Kidney sections were incubated with anti-mCD45 (red) and anti-hCD45 (green) antibodies and images were captured by fluorescence microscopy (T = tubule). Occasional (<5%) glomeruli of anti-PR3 treated mice displayed intense extracapillary leukocyte infiltration (A) in the shape of crescents (arrows). Most glomeruli in animals treated with anti-PR3 antibodies (n = 18) had evidence of intraglomerular (B,G) and peri-glomerular (C,G) leukocyte infiltration. These were comprised mostly of mCD45+ cells, although some hCD45 leukocytes were also present (arrowheads). In addition, there was a significant increase in peri-vascular leukocyte (mCD45+ and hCD45+) infiltration in anti-PR3 treated mice (D,G [per arteriolar section (art.sec.)]). Sections were also stained for deposition of IgG [red] (E,G) and C3 [green] (F,G). IgG was detectable within periglomerular cells, but there was minimal deposition within the glomeruli. Mouse C3 was weakly deposited in glomeruli but was no different between control group (n = 8) and anti-PR3 group (n = 18). Note mouse C3 can be detected normally binding avidly to tubular basement membranes. (Marker = 10 µm) (*P<0.05, **P<0.01. median ± IQ ± max/min values). (H) Kidney sections from anti-PR3 and control treated animals were incubated with anti-PR3 positive ANCA IgG. In the peritubular capillaries of chimera mice that received anti-PR3 hIgG occasional leukocytes detected by anti-hPR3 hIgG could be detected. No positively stained human neutrophils were seen in glomeruli.
Figure 4
Figure 4. Anti-PR3 antibodies induce capillaritis with leukocytes of mouse and human origin.
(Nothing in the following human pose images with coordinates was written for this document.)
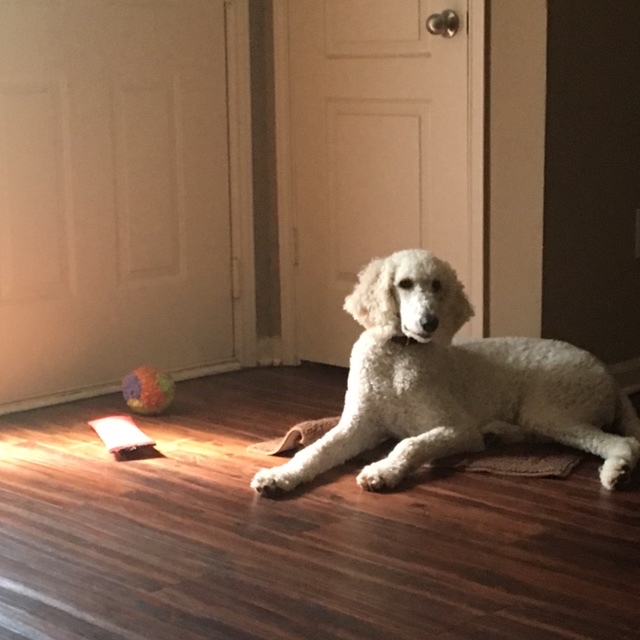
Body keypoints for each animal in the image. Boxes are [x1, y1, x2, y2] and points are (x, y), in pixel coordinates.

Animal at [251, 249, 640, 496]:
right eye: (404, 283)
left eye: (438, 285)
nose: (430, 323)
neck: (399, 354)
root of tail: (608, 373)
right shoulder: (359, 425)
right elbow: (314, 451)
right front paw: (280, 476)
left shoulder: (457, 428)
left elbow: (409, 443)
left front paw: (382, 471)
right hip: (544, 416)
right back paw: (499, 433)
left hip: (551, 408)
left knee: (623, 442)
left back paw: (617, 472)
(A) Photomicrographs of explanted lungs from mice treated with disease control IgG (n = 8) or from patients with anti-PR3 ANCA (n = 18). Mice treated with anti-PR3 ANCA displayed petechiae over the surface of the lung. (B) H&E stained low and high power images of lungs from chimera mice injected with anti-PR3 antibodies 6 days previously. Note hemorrhage, inflammation, thickening of alveolar walls, enlarged, highly vacuolated alveolar macrophages and prominent recruitment of neutrophils (arrows) within the alveolar walls. These features are consistent with capillaritis. By comparison chimera mice treated with control IgG showed normal lung architecture. (C) Immunostaining of lung tissue to assess the degree of leukocyte infiltration. Note that in mice that received anti-PR3 ANCA IgG there was significant recruitment of leukocytes to the peribronchial areas (thin arrows) and also the alveolar areas (fat arrows). In addition many alveoli in mice treated with anti-PR3 antibodies had apoptotic debris that was partially ingested by alveolar macrophages (arrowheads) (bar = 50 µm). (D) Blinded assessment of human and mouse leukocyte recruitment to the lungs of treated animals (** P<0.01. median ± IQ ± max/min values).